(1.) This was a suit for declaration of title and for recovery of possession of certain lands mentioned in the plaint. I need not for the purpose of our decision specify the lands in detail, but put quite shortly the position was that there was an occupancy raiyati standing in the names of two persons, Golapdi Mallik and Abdul Sattar, at a jama of Rs. 36-3as-17gds. That was a non-transferable occupancy holding. It was mortgaged by way of conditional sale and the mortgage was a usufructuary mortgage. It is conceded that the mortgage was of the whole of the property in question. The plaintiff in the suit was the landlord Sarat Kumar Banerjee and he is the appellant before us. The respondent in this appeal, Munshi Abdul Bari, was the principal defendant in the suit and he was the mortgagee. The other defendants in the suit were the tenants who were the mortgagors.
(2.) It appears that the present plaintiff brought a suit against the tenants for recovery of rent. In that suit he obtained a decree and proceeded to put the decree to execution in consequence of which there was a sale of the holding and at that sale the landlord, that is to say, the present plaintiff, was the purchaser. The sale was duly confirmed and the plaintiff as the purchaser was put into possession of the property. Thereupon the present defendant as the mortgagee filed an objection under the provisions of Order 21, Rule 100, Civil P.C. There seems to have been an investigation as provided for in Rule 100, Clause 2, as a result of which the Court made an order under the provisions of Order 21, Rule 101 and directed that the applicant, that is to say, the present defendant, the mortgagee, was to be put in possession of the property.

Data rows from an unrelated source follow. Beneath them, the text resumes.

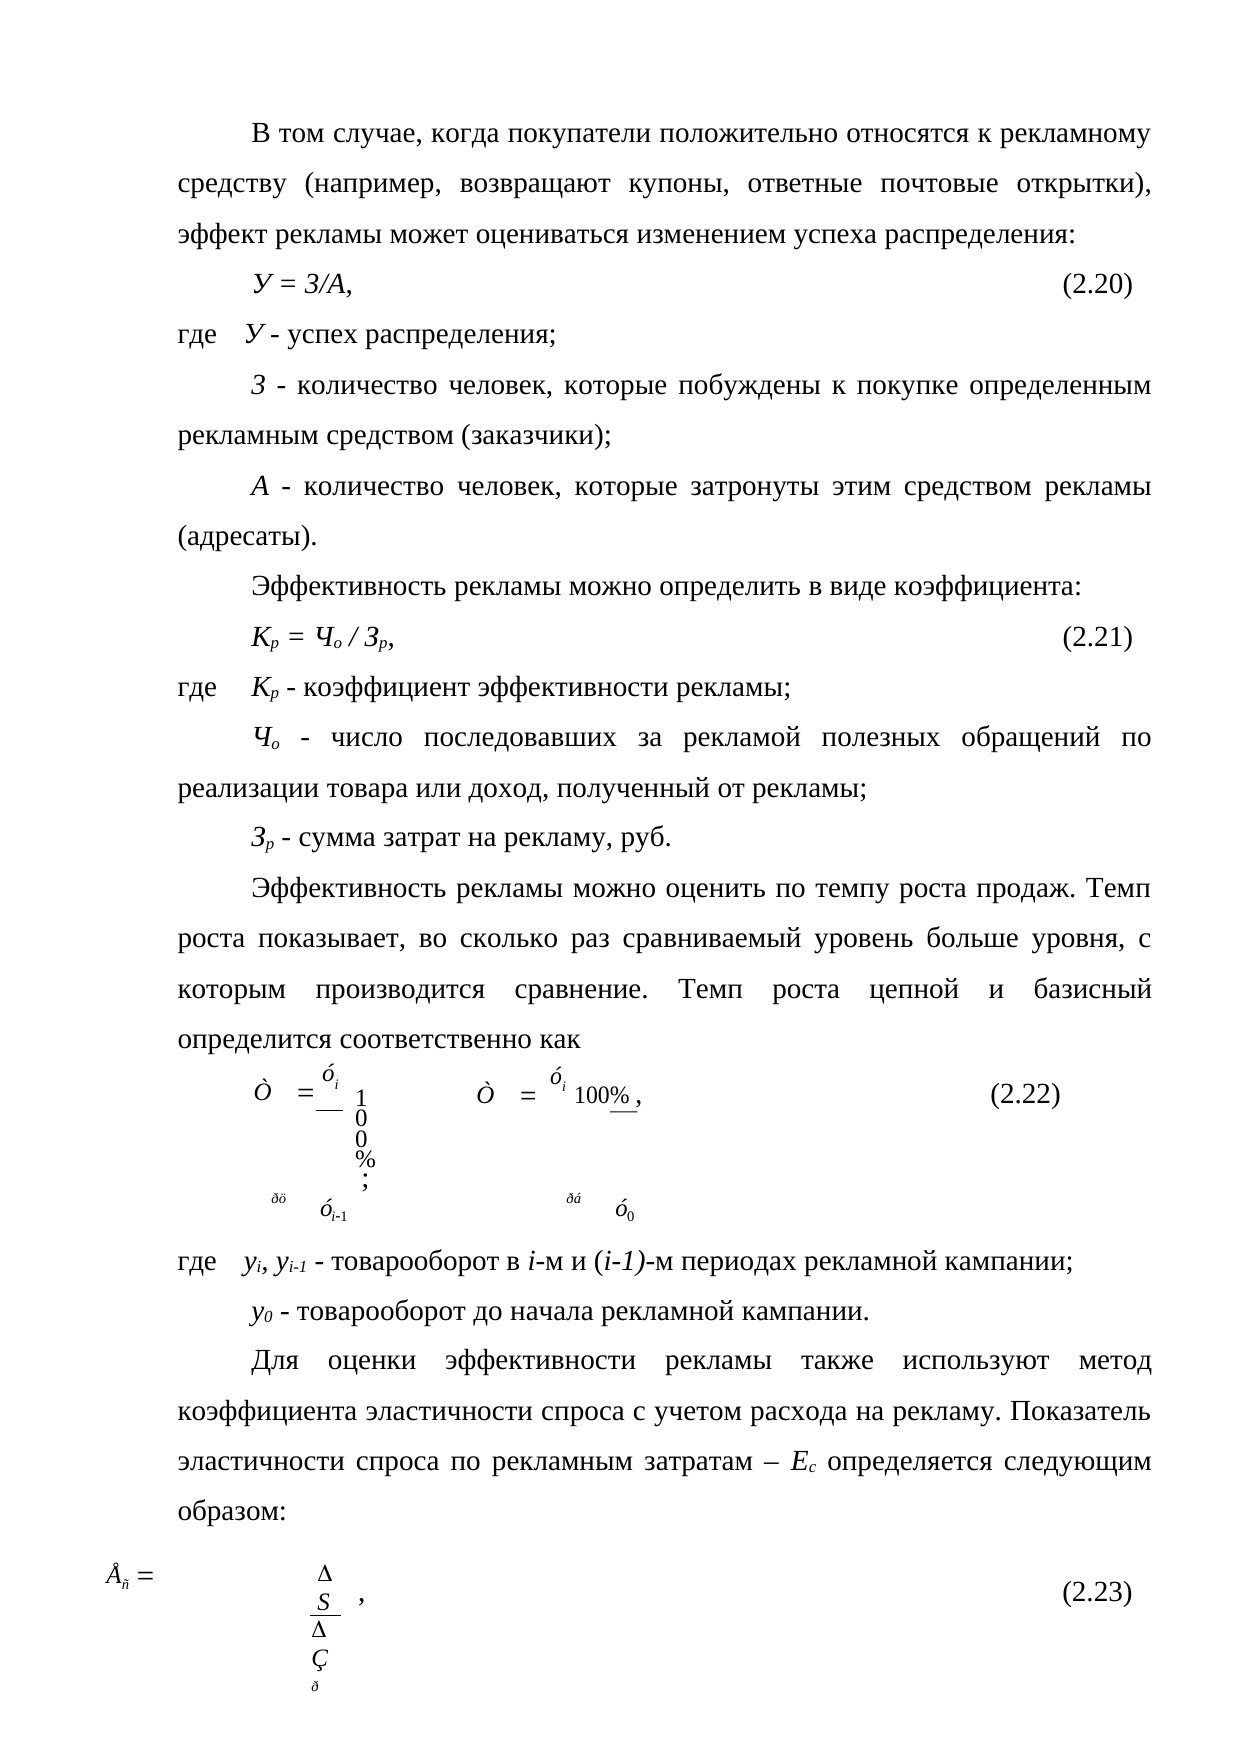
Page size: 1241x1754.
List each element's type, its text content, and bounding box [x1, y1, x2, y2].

text ðö ðá [271, 1192, 1152, 1206]
text 3 - количество человек, которые побуждены к покупке определенным рекламным средством (заказчики); [177, 367, 1152, 451]
text у0 - товарооборот до начала рекламной кампании. [251, 1293, 1152, 1326]
text Эффективность рекламы можно определить в виде коэффициента: [251, 568, 1152, 602]
text У = 3/А, (2.20) [251, 266, 1152, 300]
text где yi, уi-1 - товарооборот в i-м и (i-1)-м периодах рекламной кампании; [177, 1243, 1152, 1276]
text , (2.23) [358, 1574, 1152, 1607]
text В том случае, когда покупатели положительно относятся к рекламному средству (например, возвращают купоны, ответные почтовые открытки), эффект рекламы может оцениваться изменением успеха распределения: [177, 115, 1152, 249]
text где Кр - коэффициент эффективности рекламы; [177, 669, 1152, 702]
text Чо - число последовавших за рекламой полезных обращений по реализации товара или доход, полученный от рекламы; [177, 719, 1152, 803]
text Ò  ói [253, 1074, 289, 1107]
text Эффективность рекламы можно оценить по темпу роста продаж. Темп роста показывает, во сколько раз сравниваемый уровень больше уровня, с которым производится сравнение. Темп роста цепной и базисный определится соответственно как [177, 870, 1152, 1055]
text А - количество человек, которые затронуты этим средством рекламы (адресаты). [177, 468, 1152, 552]
text i1 0 [331, 1208, 1152, 1225]
text Ò  ói 100% , (2.22) [476, 1077, 1152, 1110]
text Зр - сумма затрат на рекламу, руб. [251, 821, 1152, 853]
text Åñ  [106, 1560, 250, 1592]
text где У - успех распределения; [177, 317, 1152, 350]
text Для оценки эффективности рекламы также используют метод коэффициента эластичности спроса с учетом расхода на рекламу. Показатель эластичности спроса по рекламным затратам – Ес определяется следующим образом: [177, 1342, 1152, 1527]
text Кр = Чо / Зр, (2.21) [251, 619, 1152, 652]
text 100% ; [355, 1090, 372, 1192]
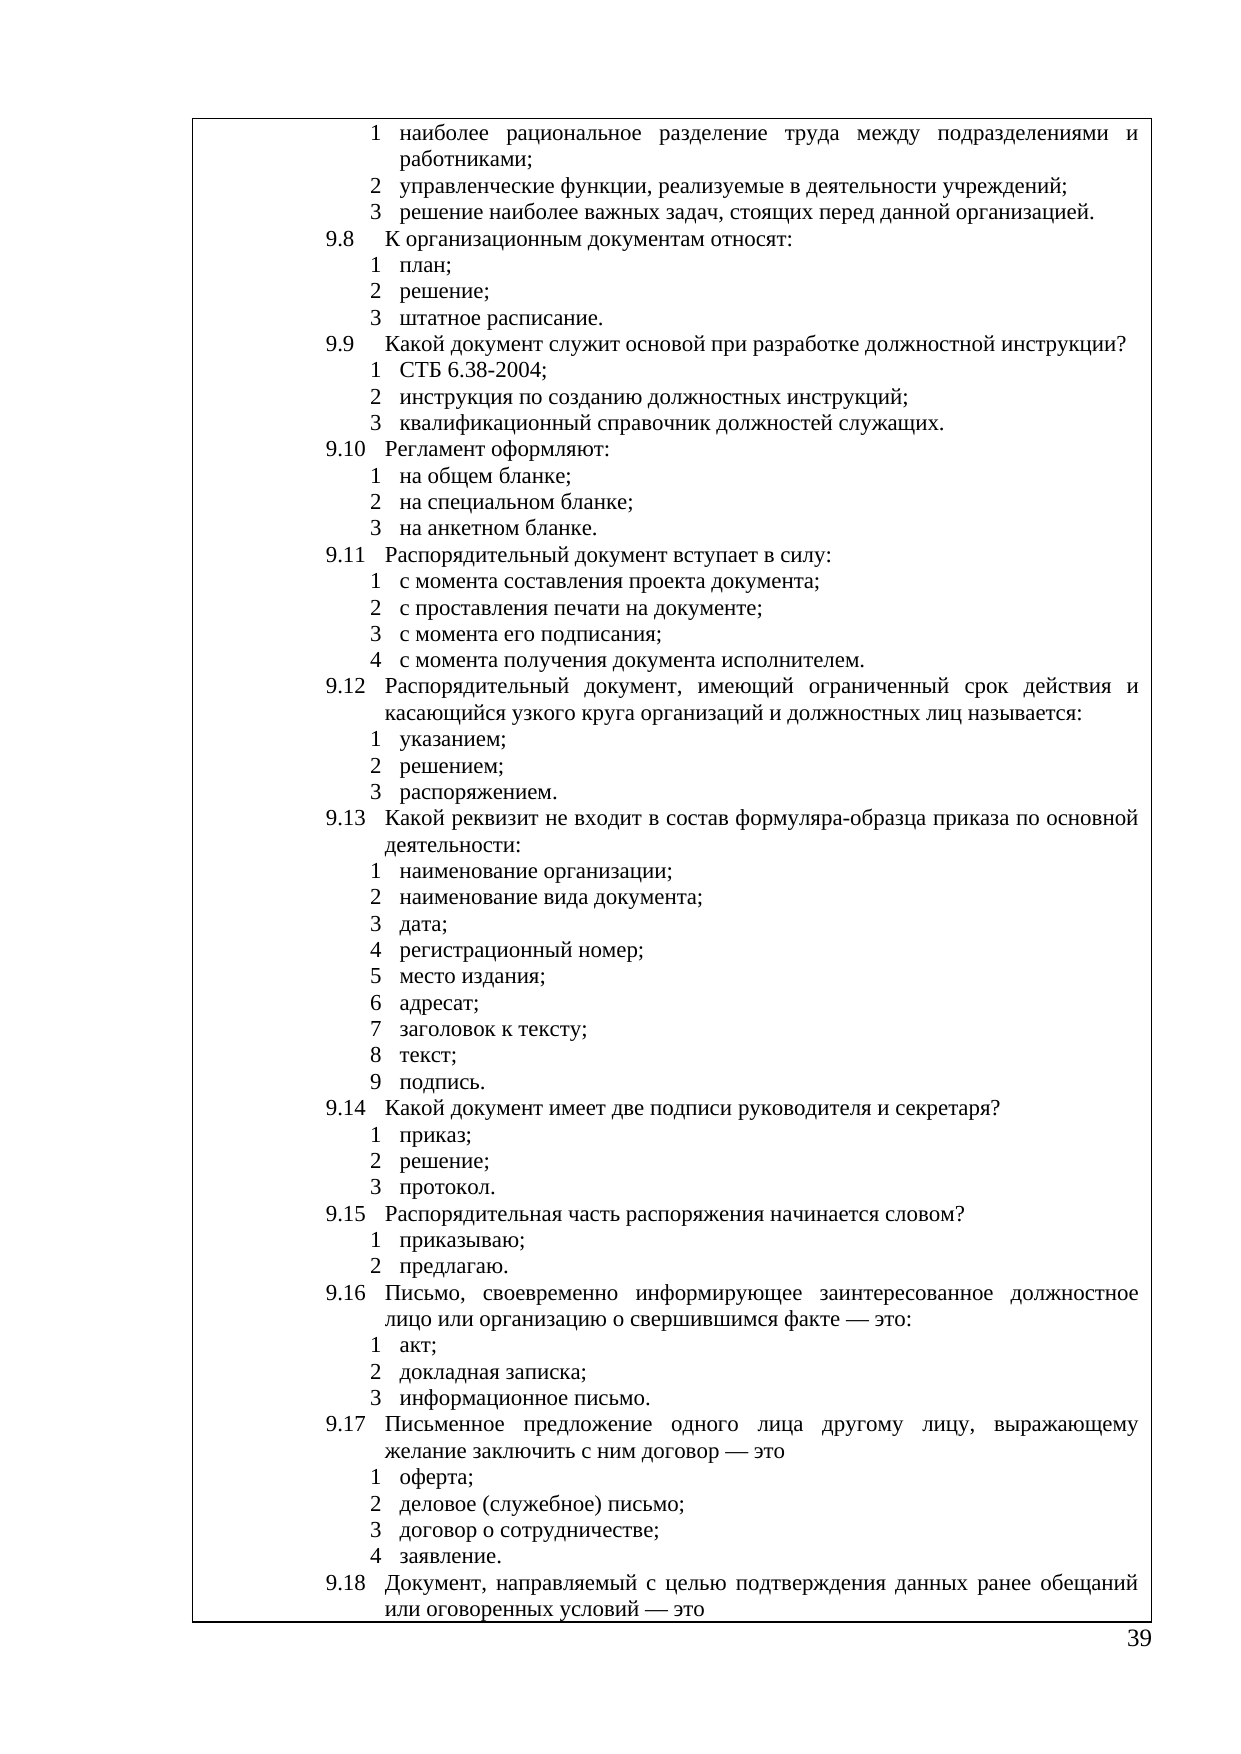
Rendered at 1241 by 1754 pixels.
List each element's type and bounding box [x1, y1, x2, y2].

table_cell [193, 119, 1151, 1621]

The present plaintiff thereupon instituted the suit with which we are now concerned, claiming that he had the right to eject the mortgagee and recover possession of the property. The Munsif of the second Court, Arambagh, made a decree in favour of the plaintiff and ordered that he should get khas possession of the lands in question, the defendants being evicted. Thereupon the defendants appealed and the matter came before the Subordinate Judge, Second Court, Hooghly, who reversed the decision of the trial Court on the ground that the mortgage in question was an incumbrance within the meaning of Section 161, Ben. Ten. Act, and that the plaintiff as the purchaser at the auction sale had not given proper notice to annul that incumbrance under the provisions conferred under Section 167, Ben. Ten. Act, in that the plaintiff knew of the mortgage of 12 November 1923 or at any rate when the sale was confirmed on 24 June 1924, and he had not served the notice under Section 167 until 18 August 1925 which the learned Subordinate Judge erroneously computed to be within two years after the confirmation of the sale or more than two years of the date of the knowledge of the plaintiff.
(3.) It is clear that the notice was served after one year, indeed one year two months after the date of the confirmation of the sale. The learned Subordinate Judge was wrong in taking the date of the service of the notice as the terminus ad quem, as Section 167 in fact says that an application in writing must be made to the Collector within one year from the date of the confirmation of the sale or the date on which the purchaser first had notice of the incumbrance, whichever is later. Therefore the proper date to be taken was the date on which the application (on which the notice was founded) was made to the Collector. However if we had to decide the case on this point alone we should probably take the view that as the notice was served on 18 August 1925 the presumption is that the application was made to the Collector within a week or two before the date on which the notice was served. In the ordinary course the Collector in matters of this kind would doubtless take the necessary steps to have a notice served within a week or two of the application made to him. However in the view which we now take of this case it is not necessary that we should further deal with this point.